Pada pagi hari, ketika mau masuk sekolah, di dalam kelas, di kantin, dan di perpustakaan maupun pada jam olah raga, biasanya siswa berkerumun. Sebab, sulit menghindari kondisi yang seperti demikian itu. Interaksi antarsiswa yang cenderung senang bermain, akan terasa sulit untuk dibatasi dan dihalang-halangi oleh guru. Kegiatan membeli kue di kantin juga akan sulit dihindari. Apalagi kegiatan olah raga yang dilakukan secara berkelompok.
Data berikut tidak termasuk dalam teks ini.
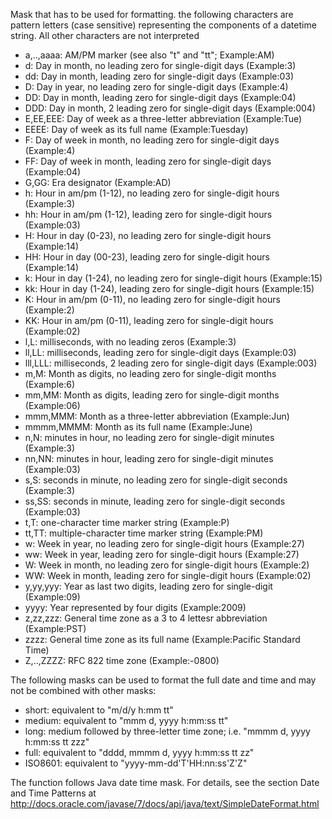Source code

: Mask that has to be used for formatting. 
the following characters are pattern letters (case sensitive) representing the components of a datetime string. All other characters are not interpreted
- a,..,aaaa: AM/PM marker (see also "t" and "tt"; Example:AM)
- d: Day in month, no leading zero for single-digit days (Example:3)
- dd: Day in month, leading zero for single-digit days (Example:03)
- D: Day in year, no leading zero for single-digit days (Example:4)
- DD: Day in month, leading zero for single-digit days (Example:04)
- DDD: Day in month, 2 leading zero for single-digit days (Example:004)
- E,EE,EEE: Day of week as a three-letter abbreviation (Example:Tue)
- EEEE: Day of week as its full name (Example:Tuesday)
- F: Day of week in month, no leading zero for single-digit days (Example:4)
- FF: Day of week in month, leading zero for single-digit days (Example:04)
- G,GG: Era designator (Example:AD)
- h: Hour in am/pm (1-12), no leading zero for single-digit hours (Example:3)
- hh: Hour in am/pm (1-12), leading zero for single-digit hours (Example:03)
- H: Hour in day (0-23), no leading zero for single-digit hours (Example:14)
- HH: Hour in day (00-23), leading zero for single-digit hours (Example:14)
- k: Hour in day (1-24), no leading zero for single-digit hours (Example:15)
- kk: Hour in day (1-24), leading zero for single-digit hours (Example:15)
- K: Hour in am/pm (0-11), no leading zero for single-digit hours (Example:2)
- KK: Hour in am/pm (0-11), leading zero for single-digit hours (Example:02)
- l,L: milliseconds, with no leading zeros (Example:3)
- ll,LL: milliseconds, leading zero for single-digit days (Example:03)
- lll,LLL: milliseconds,  2 leading zero for single-digit days (Example:003)
- m,M: Month as digits, no leading zero for single-digit months (Example:6)
- mm,MM: Month as digits, leading zero for single-digit months (Example:06)
- mmm,MMM: Month as a three-letter abbreviation (Example:Jun)
- mmmm,MMMM: Month as its full name (Example:June)
- n,N: minutes in hour, no leading zero for single-digit minutes (Example:3)
- nn,NN: minutes in hour, leading zero for single-digit minutes (Example:03)
- s,S: seconds in minute, no leading zero for single-digit seconds (Example:3)
- ss,SS: seconds in minute, leading zero for single-digit seconds (Example:03)
- t,T: one-character time marker string (Example:P)
- tt,TT: multiple-character time marker string (Example:PM)
- w: Week in year, no leading zero for single-digit hours (Example:27)
- ww: Week in year, leading zero for single-digit hours (Example:27)
- W: Week in month, no leading zero for single-digit hours (Example:2)
- WW: Week in month, leading zero for single-digit hours (Example:02)
- y,yy,yyy: Year as last two digits, leading zero for single-digit (Example:09)
- yyyy: Year represented by four digits (Example:2009)
- z,zz,zzz: General time zone as a 3 to 4 lettesr abbreviation (Example:PST)
- zzzz: General time zone as its full name (Example:Pacific Standard Time)
- Z,..,ZZZZ: RFC 822 time zone (Example:-0800)
  
The following masks can be used to format the full date and time and may not be combined with other masks:
- short: equivalent to "m/d/y h:mm tt"
- medium: equivalent to "mmm d, yyyy h:mm:ss tt"
- long: medium followed by three-letter time zone; i.e. "mmmm d, yyyy h:mm:ss tt zzz"
- full: equivalent to "dddd, mmmm d, yyyy h:mm:ss tt zz"
- ISO8601: equivalent to "yyyy-mm-dd'T'HH:nn:ss'Z'Z"

The function follows Java date time mask.  For details, see the section Date and Time Patterns at http://docs.oracle.com/javase/7/docs/api/java/text/SimpleDateFormat.html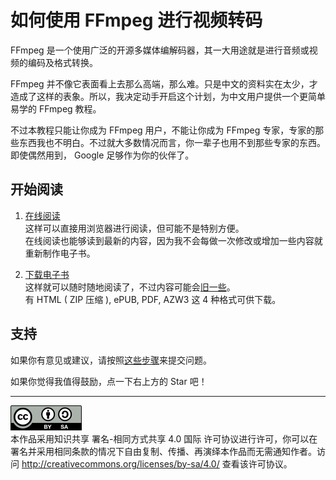# 如何使用 FFmpeg 进行视频转码

FFmpeg 是一个使用广泛的开源多媒体编解码器，其一大用途就是进行音频或视频的编码及格式转换。

FFmpeg 并不像它表面看上去那么高端，那么难。只是中文的资料实在太少，才造成了这样的表象。所以，我决定动手开启这个计划，为中文用户提供一个更简单易学的 FFmpeg 教程。

不过本教程只能让你成为 FFmpeg 用户，不能让你成为 FFmpeg 专家，专家的那些东西我也不明白。不过就大多数情况而言，你一辈子也用不到那些专家的东西。即使偶然用到， Google 足够作为你的伙伴了。

## 开始阅读

1.	[在线阅读](index.md)  
	这样可以直接用浏览器进行阅读，但可能不是特别方便。  
	在线阅读也能够读到最新的内容，因为我不会每做一次修改或增加一些内容就重新制作电子书。

2.	[下载电子书](https://github.com/FiveYellowMice/how-to-convert-videos-with-ffmpeg-zh/releases/latest)  
	这样就可以随时随地阅读了，不过内容可能会[旧一些](https://github.com/FiveYellowMice/how-to-convert-videos-with-ffmpeg-zh/compare/v0.1...master "点此查看电子书与在线阅读的区别")。  
	有 HTML ( ZIP 压缩 ), ePUB, PDF, AZW3 这 4 种格式可供下载。

## 支持

如果你有意见或建议，请按照[这些步骤](etc/feedback/README.md)来提交问题。

如果你觉得我值得鼓励，点一下右上方的 Star 吧！

----------------------

![CC-BY-SA](image/by-sa.png)  
本作品采用知识共享 署名-相同方式共享 4.0 国际 许可协议进行许可，你可以在署名并采用相同条款的情况下自由复制、传播、再演绎本作品而无需通知作者。访问 <http://creativecommons.org/licenses/by-sa/4.0/> 查看该许可协议。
Untuk inilah perlu adanya remodeling system pembelajaran yang dapat meminimalisasi siswa berkerumun, berkelompok dan bermain tanpa jarak.
Remodeling tersebut dapat mengatur tentang aspek menyeluruh dalam kegiatan pendidikan di sekolah. Misalnya, jam masuk siswa tidak sama. Kelas rendah masuk pukul 07.00-10.00 WIB. Kelas tinggi masuk mulai pukul 09.00-13.00 WIB. Sehingga berkumpulnya siswa keseluruhan hanyalah 1 jam di sekolah. Itupun masih dalam masa belajar di kelas. Tidak berinteraksi di luar kelas. Pulangpun diatur bergantian, agar tidak berjubel di halaman sekolah. Kantin harus tutup. Siswa membawa bekal sendiri. Dan tidak ada waktu istirahat. Sebab, belajar di sekolah hanya 3 jam untuk kelas rendah dan 4 jam untuk kelas tinggi. Dengan demikian, setiap jam pelajaran menjadi dikurangi. Semua warga sekolah dan siswa wajib memakar masker, mencuci tangan setiap waktu dan menjaga jarak. Pengaturan bangku juga sesuai prosedur, ada jarak. Jika siswanya banyak, maka setiap siswa bisa masuk bergantian jeda satu hari sesuai daftar hadir ganjil genap.